An aerial photo taken on October 9, 2023 shows residential buildings under construction by Chinese developer Vanke in Nanjing, in China’s eastern Jiangsu province. Photo: AFP

China’s dollar-denominated high-yield bonds, dominated by property-sector issuers, have handed investors a 23.2 per cent loss so far this year, after a 33 per cent slump in each of the past two years, according to the ICE Bank of America Index.

The index tracks 35 bonds with a market value of US$16.8 billion. They yielded 16 per cent or 1,156 basis points above Treasuries as of November 17.

Three years earlier, before the onset of Covid-19 and the first debt defaults in China’s property market, the index tracked 236 bonds worth US$115 billion offering 9.25 per cent average yield, or a 904-basis-point spread over Treasuries.

China’s home rental market set to weather property crisis as buying demand tanks

Country Garden, once considered a healthy private developer, plunged into distress this summer and missed a coupon payment of US$60 million in October.

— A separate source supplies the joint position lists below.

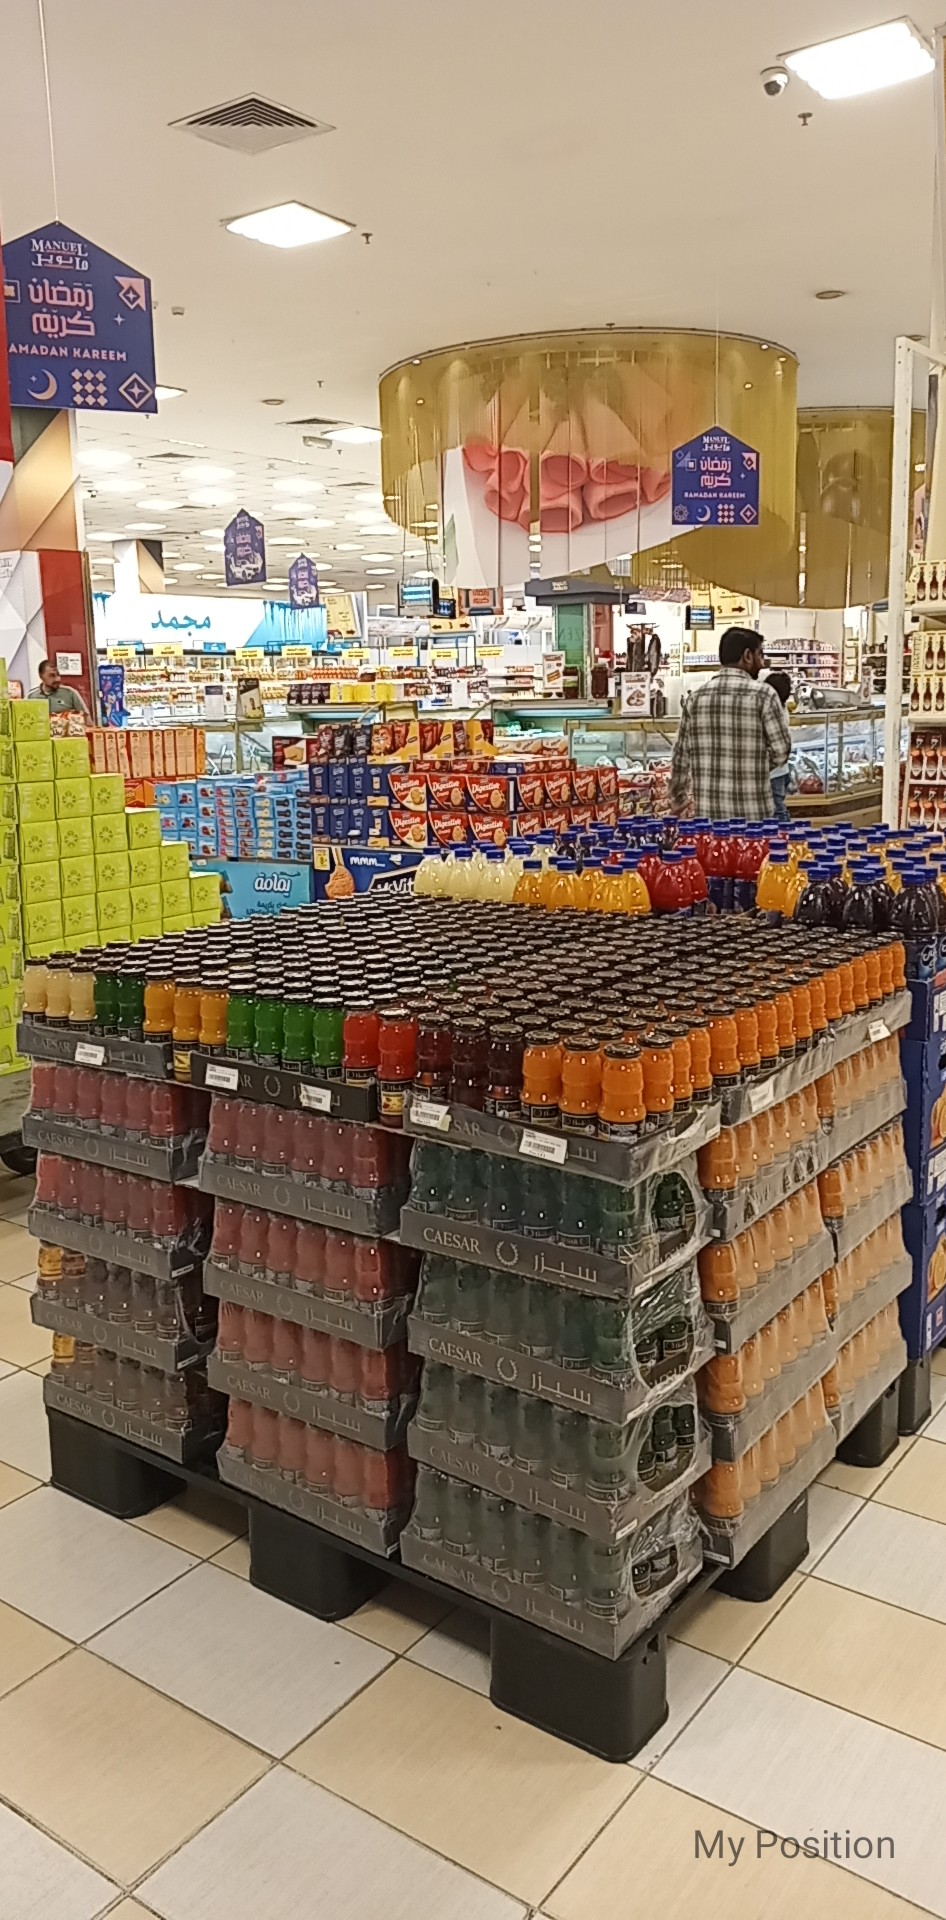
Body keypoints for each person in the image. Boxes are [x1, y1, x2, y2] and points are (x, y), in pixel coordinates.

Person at [669, 626, 790, 822]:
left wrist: (678, 798)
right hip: (754, 815)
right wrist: (752, 767)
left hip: (708, 815)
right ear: (747, 656)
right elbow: (781, 750)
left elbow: (680, 756)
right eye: (760, 655)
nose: (762, 663)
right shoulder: (765, 695)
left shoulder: (696, 698)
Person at [764, 670, 794, 820]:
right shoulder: (782, 708)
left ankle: (784, 831)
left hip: (773, 772)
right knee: (778, 806)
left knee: (777, 810)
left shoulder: (774, 712)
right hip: (781, 770)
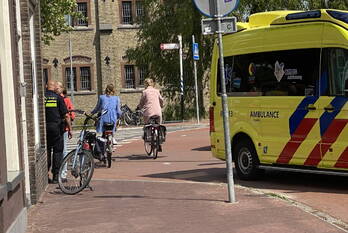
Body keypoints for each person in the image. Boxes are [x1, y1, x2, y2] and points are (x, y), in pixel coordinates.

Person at [45, 80, 72, 184]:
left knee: (47, 150)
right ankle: (56, 176)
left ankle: (46, 174)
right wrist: (69, 129)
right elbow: (66, 115)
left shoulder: (41, 97)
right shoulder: (59, 98)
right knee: (58, 152)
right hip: (57, 128)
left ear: (47, 86)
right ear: (54, 87)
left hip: (45, 128)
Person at [55, 82, 74, 159]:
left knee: (58, 148)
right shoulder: (66, 100)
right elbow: (71, 114)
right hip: (64, 127)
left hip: (56, 126)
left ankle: (60, 167)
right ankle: (64, 169)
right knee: (64, 147)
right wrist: (70, 128)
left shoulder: (55, 98)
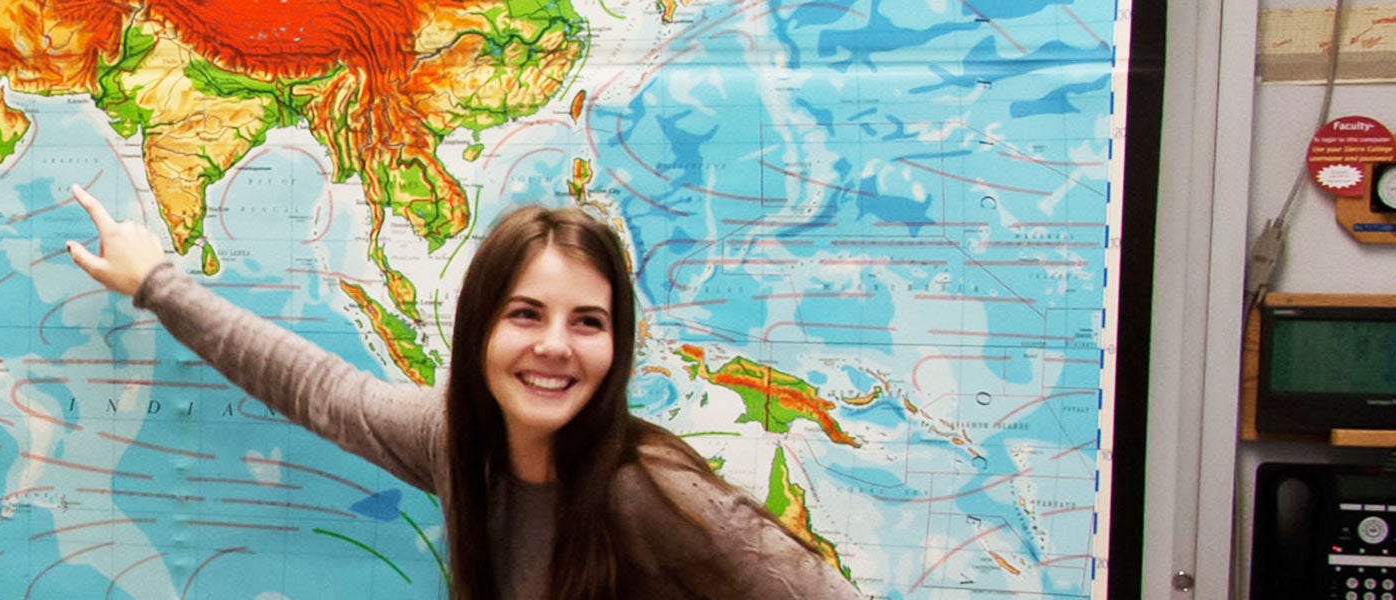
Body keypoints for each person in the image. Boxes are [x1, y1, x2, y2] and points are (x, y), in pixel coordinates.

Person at [65, 186, 858, 599]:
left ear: (614, 349)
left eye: (587, 321)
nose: (554, 345)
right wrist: (157, 284)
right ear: (480, 329)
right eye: (525, 314)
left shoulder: (644, 494)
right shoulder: (458, 445)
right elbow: (315, 386)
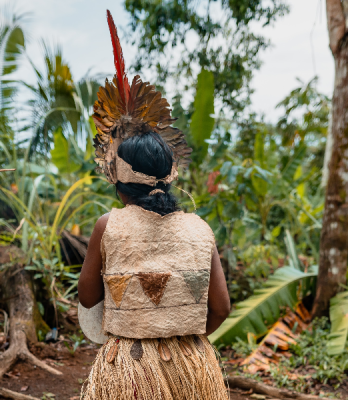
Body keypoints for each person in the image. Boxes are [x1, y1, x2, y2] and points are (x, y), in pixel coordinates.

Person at [76, 11, 231, 400]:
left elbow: (87, 297)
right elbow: (222, 308)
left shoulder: (107, 225)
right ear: (169, 175)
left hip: (128, 368)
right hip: (195, 365)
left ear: (120, 184)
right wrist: (184, 340)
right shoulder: (200, 228)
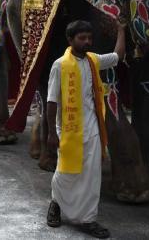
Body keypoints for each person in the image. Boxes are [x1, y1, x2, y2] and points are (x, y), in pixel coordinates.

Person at [46, 19, 126, 239]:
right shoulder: (60, 65)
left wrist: (121, 30)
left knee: (92, 176)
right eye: (82, 38)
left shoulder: (93, 60)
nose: (87, 41)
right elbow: (51, 101)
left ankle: (88, 219)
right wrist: (52, 133)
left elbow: (118, 56)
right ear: (70, 40)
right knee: (65, 173)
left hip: (92, 128)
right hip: (68, 129)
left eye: (89, 38)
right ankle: (56, 204)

The firm is now working to pull together a tentative plan to restructure its offshore debt by the end of this year, according to a Reuters report. China Evergrande Group, meanwhile, awaits a final hearing next month as its insolvency process continues.
Last week, ratings agency Moody’s stripped Longfor – considered healthy until recently – of its investment-grade credit ratings due to a negative sales outlook amid China’s sluggish home sales and tight funding conditions.
The turmoil has pushed some money managers to move away from China’s broken property market and seek income outside the country. In Asia’s high-yield bond space, Goldman said it prefers credit issued by Macau gaming companies and commodities companies.

“Asia’s high-yield market has become smaller, though risks are now more diversified,” Goldman’s note said. “We believe a sectoral approach makes sense.”